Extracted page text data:
════════════════
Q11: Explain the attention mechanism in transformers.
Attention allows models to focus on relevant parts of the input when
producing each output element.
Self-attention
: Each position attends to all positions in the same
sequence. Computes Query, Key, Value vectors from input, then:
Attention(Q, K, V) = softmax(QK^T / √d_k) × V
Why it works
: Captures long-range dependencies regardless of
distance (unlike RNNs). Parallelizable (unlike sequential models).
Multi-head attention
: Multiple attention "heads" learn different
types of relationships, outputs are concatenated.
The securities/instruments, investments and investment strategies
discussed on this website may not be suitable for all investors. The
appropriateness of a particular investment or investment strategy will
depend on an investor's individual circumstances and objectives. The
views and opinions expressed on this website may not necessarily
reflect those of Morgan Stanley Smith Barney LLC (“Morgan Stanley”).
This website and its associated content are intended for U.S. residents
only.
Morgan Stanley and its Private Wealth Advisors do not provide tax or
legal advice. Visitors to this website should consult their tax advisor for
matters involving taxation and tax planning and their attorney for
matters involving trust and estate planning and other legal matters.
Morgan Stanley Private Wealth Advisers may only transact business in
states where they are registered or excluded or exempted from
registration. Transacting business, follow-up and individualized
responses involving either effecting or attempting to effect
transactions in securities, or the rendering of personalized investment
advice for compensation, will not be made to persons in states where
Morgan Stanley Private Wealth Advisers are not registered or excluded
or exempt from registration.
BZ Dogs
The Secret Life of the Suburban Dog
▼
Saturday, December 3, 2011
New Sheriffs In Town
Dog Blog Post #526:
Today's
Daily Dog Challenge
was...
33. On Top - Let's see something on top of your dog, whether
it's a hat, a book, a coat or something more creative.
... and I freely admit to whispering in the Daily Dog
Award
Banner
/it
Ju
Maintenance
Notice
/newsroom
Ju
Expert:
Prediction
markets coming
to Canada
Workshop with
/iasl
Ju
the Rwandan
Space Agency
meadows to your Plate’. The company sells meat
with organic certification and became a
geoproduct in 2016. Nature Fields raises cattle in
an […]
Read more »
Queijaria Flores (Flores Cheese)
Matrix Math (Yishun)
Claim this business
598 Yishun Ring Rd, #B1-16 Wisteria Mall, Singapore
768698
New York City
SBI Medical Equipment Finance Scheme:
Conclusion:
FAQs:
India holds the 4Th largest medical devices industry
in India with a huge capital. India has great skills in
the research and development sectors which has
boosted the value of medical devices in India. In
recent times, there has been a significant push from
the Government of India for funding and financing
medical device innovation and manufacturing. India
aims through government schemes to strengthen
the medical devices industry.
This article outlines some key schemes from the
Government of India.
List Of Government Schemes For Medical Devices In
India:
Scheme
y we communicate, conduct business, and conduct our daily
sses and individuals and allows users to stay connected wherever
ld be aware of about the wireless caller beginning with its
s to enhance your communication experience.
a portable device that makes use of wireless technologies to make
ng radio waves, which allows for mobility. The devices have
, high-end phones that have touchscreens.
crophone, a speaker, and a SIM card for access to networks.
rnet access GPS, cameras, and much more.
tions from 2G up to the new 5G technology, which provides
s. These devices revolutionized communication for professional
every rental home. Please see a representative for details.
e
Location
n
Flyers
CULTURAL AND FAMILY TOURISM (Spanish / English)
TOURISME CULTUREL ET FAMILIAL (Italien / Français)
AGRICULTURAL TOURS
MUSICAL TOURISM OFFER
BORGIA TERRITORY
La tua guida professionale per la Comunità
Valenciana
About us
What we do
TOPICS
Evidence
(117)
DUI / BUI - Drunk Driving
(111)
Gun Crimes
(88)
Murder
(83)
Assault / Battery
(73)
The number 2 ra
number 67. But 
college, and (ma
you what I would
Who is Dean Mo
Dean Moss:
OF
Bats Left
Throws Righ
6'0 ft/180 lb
════════════════
» **EXERCISE GOAL**
Your answer should consist of copies of the lines above that include the string "investment".

» **WRITTEN RESPONSE**
The securities/instruments, investments and investment strategies
appropriateness of a particular investment or investment strategy will
transactions in securities, or the rendering of personalized investment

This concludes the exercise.